Leadership, Legacy, and Why Your Support Matters 

I just closed out my third year as SAF Executive Director, still the first Mexican American Latine farmworker, migrant kid, first generation college graduate to be the ED at SAF. But I need your help. 

I don’t know if you all realized this, but Melinda was ED for 28 years. You do anything for 28 years you are going to be great at it, and with Melinda being an Aquarius, she exceeded even that. 

Now, there’s me, and three years in I am here to report that despite your doe-eyed hope in me I still have not been able to raise as much money as she did. This isn’t a competition between Melinda and I, but a reminder to all SAF supporters that we need you — still. 

During my tenure, we have been at a deficit for the past two years. Even though I have raised hundreds of thousands of dollars, that doesn’t mean those dollars are received at once; most are multi-year grants that divide that amount into smaller portions 

This is where you come in, this December many of you will receive a letter, a postcard or see a social media message asking you to donate to SAF. 

 I am asking you not only to donate to this campaign, but to invite new supporters. 

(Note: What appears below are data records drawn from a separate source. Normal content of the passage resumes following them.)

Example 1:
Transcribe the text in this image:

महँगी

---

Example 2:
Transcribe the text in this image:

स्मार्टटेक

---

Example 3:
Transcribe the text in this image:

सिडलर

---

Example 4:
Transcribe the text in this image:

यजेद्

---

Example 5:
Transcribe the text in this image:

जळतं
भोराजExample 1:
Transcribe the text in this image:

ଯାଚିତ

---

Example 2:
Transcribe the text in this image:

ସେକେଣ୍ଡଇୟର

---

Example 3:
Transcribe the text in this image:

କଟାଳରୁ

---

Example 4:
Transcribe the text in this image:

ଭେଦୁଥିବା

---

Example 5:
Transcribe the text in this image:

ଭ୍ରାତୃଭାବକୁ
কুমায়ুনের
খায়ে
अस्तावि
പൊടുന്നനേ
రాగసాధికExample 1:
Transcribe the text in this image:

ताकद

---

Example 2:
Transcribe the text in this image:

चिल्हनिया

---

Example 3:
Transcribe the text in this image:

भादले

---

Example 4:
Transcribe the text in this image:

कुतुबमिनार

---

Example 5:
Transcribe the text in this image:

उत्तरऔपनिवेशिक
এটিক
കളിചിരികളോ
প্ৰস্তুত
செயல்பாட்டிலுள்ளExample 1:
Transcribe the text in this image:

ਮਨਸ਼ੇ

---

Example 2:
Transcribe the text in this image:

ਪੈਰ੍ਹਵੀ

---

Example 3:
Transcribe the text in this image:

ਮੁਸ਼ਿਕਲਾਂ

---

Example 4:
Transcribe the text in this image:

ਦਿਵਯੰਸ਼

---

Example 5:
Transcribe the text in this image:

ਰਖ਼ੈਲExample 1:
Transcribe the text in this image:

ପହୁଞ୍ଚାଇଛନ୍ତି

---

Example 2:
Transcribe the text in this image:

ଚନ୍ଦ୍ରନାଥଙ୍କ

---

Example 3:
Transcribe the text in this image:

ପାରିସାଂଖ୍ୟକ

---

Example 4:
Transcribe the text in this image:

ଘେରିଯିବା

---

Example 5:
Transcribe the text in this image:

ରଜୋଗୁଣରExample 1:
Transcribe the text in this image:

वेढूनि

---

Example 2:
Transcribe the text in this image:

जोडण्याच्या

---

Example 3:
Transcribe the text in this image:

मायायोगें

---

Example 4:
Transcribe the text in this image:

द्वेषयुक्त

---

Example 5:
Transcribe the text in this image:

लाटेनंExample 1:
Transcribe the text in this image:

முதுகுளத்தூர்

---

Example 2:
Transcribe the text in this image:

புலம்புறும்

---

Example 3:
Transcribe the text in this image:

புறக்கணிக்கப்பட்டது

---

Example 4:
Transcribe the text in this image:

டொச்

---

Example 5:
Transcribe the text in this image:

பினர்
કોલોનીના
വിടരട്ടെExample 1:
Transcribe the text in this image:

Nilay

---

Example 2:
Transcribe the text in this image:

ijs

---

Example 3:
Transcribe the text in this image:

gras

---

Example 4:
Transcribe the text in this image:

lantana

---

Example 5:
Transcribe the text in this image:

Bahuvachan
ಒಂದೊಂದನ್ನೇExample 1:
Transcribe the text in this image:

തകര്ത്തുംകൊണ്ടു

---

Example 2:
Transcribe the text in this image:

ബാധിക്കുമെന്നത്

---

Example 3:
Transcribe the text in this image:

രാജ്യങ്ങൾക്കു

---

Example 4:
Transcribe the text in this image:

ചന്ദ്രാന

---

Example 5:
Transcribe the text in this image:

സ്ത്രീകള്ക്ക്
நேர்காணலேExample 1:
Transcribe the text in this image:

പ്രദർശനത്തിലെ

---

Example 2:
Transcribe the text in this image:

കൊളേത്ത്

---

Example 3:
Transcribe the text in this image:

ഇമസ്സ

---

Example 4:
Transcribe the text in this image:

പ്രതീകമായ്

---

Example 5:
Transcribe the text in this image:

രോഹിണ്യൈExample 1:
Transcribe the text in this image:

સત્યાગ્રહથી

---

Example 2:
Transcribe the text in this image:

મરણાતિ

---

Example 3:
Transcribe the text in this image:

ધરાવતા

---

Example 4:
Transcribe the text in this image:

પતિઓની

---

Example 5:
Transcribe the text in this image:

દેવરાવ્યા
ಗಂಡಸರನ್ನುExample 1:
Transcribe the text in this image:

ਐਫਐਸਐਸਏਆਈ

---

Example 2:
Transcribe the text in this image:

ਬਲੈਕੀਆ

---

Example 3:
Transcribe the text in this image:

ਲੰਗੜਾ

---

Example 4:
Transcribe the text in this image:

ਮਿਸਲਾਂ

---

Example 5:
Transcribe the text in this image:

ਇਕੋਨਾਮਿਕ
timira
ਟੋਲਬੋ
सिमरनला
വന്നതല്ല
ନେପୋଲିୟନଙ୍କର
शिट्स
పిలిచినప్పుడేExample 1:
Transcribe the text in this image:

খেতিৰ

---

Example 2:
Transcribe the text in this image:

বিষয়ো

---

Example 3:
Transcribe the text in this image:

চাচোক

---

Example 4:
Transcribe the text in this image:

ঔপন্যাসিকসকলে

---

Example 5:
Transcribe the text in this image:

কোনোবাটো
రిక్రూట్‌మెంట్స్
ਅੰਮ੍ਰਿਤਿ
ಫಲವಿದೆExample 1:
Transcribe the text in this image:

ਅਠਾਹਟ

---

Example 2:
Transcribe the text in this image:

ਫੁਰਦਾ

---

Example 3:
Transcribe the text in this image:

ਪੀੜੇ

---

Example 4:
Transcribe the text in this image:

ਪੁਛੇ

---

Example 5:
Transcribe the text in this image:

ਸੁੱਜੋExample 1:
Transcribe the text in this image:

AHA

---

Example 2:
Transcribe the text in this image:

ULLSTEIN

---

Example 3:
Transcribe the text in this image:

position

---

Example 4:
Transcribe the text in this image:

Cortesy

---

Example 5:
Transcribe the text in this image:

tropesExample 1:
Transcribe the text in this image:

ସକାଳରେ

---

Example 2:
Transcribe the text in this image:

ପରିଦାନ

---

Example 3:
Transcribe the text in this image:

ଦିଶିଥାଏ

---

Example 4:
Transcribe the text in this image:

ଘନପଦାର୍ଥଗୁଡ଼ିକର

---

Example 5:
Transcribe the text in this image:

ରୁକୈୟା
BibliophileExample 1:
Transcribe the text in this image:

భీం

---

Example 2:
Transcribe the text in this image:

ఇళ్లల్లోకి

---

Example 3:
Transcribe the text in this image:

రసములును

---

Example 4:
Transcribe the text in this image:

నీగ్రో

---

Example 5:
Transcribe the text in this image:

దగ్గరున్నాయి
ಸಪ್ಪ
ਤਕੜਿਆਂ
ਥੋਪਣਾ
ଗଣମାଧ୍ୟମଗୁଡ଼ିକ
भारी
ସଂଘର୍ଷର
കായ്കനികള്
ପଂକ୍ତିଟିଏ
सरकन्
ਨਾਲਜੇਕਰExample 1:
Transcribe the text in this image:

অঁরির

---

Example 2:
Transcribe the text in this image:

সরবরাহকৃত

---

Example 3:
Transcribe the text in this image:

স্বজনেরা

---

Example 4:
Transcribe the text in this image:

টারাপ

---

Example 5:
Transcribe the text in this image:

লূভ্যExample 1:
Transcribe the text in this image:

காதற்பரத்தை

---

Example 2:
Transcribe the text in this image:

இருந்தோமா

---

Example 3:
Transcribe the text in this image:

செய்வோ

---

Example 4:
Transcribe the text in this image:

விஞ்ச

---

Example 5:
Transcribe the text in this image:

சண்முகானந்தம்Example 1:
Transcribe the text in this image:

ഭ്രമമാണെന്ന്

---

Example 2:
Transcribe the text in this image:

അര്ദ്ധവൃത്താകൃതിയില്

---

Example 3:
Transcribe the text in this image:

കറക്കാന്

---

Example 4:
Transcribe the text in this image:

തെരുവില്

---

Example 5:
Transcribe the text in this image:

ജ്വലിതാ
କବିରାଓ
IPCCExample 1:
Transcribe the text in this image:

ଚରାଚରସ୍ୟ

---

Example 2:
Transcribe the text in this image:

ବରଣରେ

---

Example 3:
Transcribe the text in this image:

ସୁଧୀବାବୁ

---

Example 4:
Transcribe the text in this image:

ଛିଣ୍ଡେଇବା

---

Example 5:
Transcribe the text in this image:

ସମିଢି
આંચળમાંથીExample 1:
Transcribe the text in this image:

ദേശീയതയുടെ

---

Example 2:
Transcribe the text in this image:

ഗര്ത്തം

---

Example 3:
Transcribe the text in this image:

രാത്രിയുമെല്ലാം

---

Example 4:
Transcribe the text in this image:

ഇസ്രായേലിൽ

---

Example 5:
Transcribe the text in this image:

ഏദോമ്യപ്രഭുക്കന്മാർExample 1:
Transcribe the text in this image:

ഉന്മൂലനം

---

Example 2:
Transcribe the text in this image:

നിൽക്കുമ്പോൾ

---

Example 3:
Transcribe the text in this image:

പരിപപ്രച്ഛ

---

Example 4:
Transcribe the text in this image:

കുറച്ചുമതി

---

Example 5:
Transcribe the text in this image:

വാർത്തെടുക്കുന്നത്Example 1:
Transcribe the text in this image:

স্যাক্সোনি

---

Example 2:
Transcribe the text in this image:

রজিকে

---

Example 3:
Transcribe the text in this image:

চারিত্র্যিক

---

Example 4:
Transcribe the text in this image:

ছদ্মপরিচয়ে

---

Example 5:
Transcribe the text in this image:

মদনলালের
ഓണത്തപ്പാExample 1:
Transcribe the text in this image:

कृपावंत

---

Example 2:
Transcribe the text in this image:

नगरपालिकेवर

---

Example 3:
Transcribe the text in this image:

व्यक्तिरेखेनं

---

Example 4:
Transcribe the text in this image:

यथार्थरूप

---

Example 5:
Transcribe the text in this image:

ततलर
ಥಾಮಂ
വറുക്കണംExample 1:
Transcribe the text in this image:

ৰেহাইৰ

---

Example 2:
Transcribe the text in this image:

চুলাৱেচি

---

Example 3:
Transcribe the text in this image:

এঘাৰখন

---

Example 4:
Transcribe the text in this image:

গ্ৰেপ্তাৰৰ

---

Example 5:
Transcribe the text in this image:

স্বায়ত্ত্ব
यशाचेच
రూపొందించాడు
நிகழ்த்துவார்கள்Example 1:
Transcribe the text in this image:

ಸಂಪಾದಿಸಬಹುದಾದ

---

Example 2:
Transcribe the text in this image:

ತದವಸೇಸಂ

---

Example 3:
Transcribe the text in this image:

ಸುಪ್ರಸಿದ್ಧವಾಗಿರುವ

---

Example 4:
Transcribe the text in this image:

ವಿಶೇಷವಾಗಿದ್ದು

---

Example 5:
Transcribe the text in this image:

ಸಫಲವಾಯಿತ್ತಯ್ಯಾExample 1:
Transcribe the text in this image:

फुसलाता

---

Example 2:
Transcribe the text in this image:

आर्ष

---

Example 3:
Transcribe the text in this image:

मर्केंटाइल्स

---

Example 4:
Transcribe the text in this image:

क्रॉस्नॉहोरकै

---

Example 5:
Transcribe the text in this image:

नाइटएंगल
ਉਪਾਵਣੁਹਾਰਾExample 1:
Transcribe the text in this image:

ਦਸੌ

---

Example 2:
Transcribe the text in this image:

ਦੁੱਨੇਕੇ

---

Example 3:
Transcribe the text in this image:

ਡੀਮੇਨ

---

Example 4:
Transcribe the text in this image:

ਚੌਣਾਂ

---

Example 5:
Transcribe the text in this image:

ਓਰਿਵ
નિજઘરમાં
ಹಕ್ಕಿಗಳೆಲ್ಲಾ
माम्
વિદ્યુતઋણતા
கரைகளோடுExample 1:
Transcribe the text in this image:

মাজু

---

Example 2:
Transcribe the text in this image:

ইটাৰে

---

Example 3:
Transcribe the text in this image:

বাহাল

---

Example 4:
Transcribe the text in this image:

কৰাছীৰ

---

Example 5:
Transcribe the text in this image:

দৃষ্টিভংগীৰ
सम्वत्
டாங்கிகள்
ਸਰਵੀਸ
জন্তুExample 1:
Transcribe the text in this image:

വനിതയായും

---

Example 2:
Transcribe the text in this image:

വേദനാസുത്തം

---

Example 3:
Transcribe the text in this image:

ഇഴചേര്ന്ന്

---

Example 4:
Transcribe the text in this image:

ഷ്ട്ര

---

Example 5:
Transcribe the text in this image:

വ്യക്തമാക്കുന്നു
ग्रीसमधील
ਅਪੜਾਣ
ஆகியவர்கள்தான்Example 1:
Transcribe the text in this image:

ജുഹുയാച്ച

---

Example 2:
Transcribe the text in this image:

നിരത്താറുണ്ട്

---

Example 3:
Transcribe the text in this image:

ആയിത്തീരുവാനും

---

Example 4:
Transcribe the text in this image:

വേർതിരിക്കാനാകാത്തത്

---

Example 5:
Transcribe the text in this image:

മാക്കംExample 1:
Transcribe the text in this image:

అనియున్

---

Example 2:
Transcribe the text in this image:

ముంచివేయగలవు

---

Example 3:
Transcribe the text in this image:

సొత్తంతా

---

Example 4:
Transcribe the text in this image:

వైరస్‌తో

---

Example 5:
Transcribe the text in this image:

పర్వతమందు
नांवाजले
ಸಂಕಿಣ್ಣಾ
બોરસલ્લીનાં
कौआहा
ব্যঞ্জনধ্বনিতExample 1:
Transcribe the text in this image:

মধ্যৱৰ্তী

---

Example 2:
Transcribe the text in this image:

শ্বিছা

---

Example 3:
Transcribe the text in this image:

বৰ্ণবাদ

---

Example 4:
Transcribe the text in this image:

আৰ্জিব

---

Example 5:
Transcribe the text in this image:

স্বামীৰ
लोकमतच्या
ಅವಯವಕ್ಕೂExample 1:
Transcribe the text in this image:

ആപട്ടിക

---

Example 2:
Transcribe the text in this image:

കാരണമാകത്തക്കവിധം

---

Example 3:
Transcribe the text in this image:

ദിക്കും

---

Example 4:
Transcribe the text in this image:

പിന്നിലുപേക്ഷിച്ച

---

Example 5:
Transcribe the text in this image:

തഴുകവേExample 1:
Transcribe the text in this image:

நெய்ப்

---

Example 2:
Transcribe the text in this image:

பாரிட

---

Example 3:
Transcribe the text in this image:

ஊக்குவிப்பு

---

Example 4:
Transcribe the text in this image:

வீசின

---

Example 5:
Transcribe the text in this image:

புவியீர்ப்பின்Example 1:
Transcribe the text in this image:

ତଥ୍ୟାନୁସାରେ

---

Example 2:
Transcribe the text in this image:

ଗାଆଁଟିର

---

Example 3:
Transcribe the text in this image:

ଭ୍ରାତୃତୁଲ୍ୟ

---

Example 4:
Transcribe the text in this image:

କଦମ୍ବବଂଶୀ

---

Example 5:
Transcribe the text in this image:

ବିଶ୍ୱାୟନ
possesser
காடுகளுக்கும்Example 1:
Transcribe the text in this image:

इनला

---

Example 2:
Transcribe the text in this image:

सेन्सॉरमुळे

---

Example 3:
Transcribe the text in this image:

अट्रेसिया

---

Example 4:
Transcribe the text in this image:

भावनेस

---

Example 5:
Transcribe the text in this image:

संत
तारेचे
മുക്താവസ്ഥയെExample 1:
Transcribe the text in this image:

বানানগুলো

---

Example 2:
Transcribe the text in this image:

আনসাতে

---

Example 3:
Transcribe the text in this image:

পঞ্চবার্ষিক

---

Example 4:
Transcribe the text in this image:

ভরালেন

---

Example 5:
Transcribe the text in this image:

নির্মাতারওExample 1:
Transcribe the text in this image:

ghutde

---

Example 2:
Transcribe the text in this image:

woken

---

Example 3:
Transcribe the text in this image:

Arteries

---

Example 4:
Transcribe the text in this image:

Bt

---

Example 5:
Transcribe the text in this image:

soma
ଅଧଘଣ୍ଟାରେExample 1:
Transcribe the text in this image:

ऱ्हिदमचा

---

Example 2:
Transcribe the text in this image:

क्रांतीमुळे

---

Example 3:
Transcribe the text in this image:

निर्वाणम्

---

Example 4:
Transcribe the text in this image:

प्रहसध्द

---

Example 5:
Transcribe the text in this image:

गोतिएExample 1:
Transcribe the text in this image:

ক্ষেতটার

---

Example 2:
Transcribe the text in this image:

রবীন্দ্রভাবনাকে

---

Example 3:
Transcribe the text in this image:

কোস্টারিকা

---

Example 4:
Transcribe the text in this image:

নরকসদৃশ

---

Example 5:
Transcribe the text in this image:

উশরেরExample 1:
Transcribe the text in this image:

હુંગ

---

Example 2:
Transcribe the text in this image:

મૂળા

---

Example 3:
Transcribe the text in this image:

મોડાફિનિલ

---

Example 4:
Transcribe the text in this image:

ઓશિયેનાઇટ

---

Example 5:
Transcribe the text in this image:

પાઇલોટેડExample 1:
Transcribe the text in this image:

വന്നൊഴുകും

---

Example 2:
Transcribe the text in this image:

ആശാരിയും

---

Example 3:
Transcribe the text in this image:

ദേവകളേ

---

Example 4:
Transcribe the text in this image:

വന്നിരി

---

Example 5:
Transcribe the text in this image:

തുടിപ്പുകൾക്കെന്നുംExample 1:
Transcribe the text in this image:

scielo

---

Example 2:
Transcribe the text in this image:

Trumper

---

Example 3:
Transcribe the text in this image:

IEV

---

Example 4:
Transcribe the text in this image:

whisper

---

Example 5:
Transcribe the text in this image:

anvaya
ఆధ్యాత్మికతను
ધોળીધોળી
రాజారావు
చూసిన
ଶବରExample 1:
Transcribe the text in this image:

On Telling the Truth, Even When It’s Hard 

Closing out this Thanksgiving reflection with a fundraiser ask may seem contrived, but it is also part of the story I am telling myself about what kind of a leader I am if I cannot communicate to our supporters that we cannot be at a deficit for a third year in a row without having to cut back on our programs next year. 

Yes, it is that critical. 

I am not sure how quickly anyone expects me to ramp up fundraising to catch up to the level of a 28-year veteran who could sell an “ocean-front property in Arizona” to anyone and who would then get you to subscribe to the newsletter afterward. 

I know Melinda did not do it alone, because she did it with your help and the work, and dedication, of countless SAFistas. 

This is why I am excited about what is to come for SAF, and the programming we plan to offer in the coming year, but we cannot do it without your support. 

Final Thoughts of Gratitude 
🌱Thank you for being here with us in this fight for this long. 
🌱Thank you for caring about whether farmworker kids get to be revolutionaries in our own communities. 

🌱Thank you to past and present SAF staff and board members for being the actors who carry out and guide us through living out our mission. 
🌱Thank you to our partners for coming back to the table and inspiring our students to do more when they head home. 
🌱Thank you to my son, Adrián, my daughter, Saraliah, my dogter, Sadie, and my daughter’s cat, Sielo, for supporting me and reminding me that if I have values then I need to prove it withthe way I show up. 

Happy Thanksgiving! I am grateful for you today.